SOLIDARIETA’ CONTRO L’AIDS   

CONVEGNO A CASALMAGGIORE

di Anna Orrù

 

Con il titolo “Sfida all’AIDS. Quale solidarietà” si è chiuso a CasalMaggiore (CR) un convegno che ha visto la convergenza di tutte le forze istituzionali e del volontariato per dibattere e delineare le linee di programmazione su ciò che si può fare per una adeguata assistenza extra ospedaliera ai malati di AIDS.

Ospite della scuola infermieri di CasalMaggiore, ricavata da un antico convento, è stata organizzata dal CO.DI.CI. e dall’ AVO locale con la collaborazione della Caritas diocesana di Cremona, della direzione sanitaria dell’ospedale Oglio-PO dall’UPT dell’USSL 20, degli istituti ospedalieri di Verona, dalla Fondazione A.I.D.S. AIUTO AID dell’ospedale Sacco di Milano e dalle Tende di Cristo di San Giovanni in Croce.

Vero motore dell’organizzazione e coagulo di tante adesioni è stata Francesca Isidori del CO.DI.CI., come hanno riconosciuto tutte le autorità intervenute.

La professoressa Carnier, docente universitario e primario del reparto di malattie infettive dell’ospedale Sacco ha fatto il punto sulla epidemiologia.
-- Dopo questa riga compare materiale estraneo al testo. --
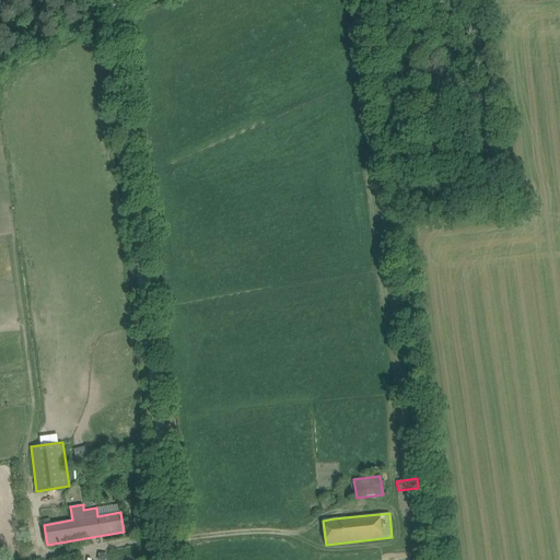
All buildings are outlined.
Ha rilevato quanto ormai il rapporto tra HIV positivi sia ormai di 1 a 1 tra maschi e femmine; ciò comporta il rischio di un aumento del numero dei nati positivi e/o con Aids. Questa tendenza è stata confermata anche dal dottor Carnevali, primario del reparto malattie infettive di Cremona, per ciò che riguarda la popolazione dell’USSL 20.
Gli altri interventi dei responsabili della medicina di base e del SERT hanno puntualizzato la mappa dei soggetti a rischio e la collaborazione positiva del volontariato durante il ricovero ospedaliero e di quello del volontariato dei Camilliani per l’assistenza extra-ospedaliera. Il responsabile, Fratel Francesco Zambotti, ha illustrato l’esperienza dei frati infermieri che organizzano una assistenza di comunità sia per i tossicodipendenti che per i malati di AIDS in Italia ed in SudAmerica. Nella zona di Cremona sono sette le tende di Cristo, tra cui due sono comunità famiglia, per adulti e per bambini in affido o adozione oltre che un numero di letti per malati in fase terminale e per un day hospital ove la cura professionale ed umana è quella di un efficiente ed affettuoso gruppo parentale.

Infine il dottor Bragonzi, direttore generale dell’USSL 20, ha delineato la futura programmazione per l’organizzazione di ADI con il supporto indispensabile del volontariato di assistenza.

Il pubblico numerosissimo, più di 200 presenti, era altamente qualificato: Avis, Cri, Aido, Croce verde, Ass. Beta 2, Sindacati medici di base, medici ospedalieri e capi servizio amministrativi e sanitari dell’USSL 20, l’Avulls, gli infermieri della scuola professionale ed il TDM di Cremona.

Il convegno si è chiusi alle 14.00 e l’applauso ha sancito il successo di un momento di aggregazione che andrà certamente oltre il convegno; la sfida per una solidarietà autentica e concreta non può che passare attraverso l’alleanza tra cittadini, il volontariato e le istituzioni.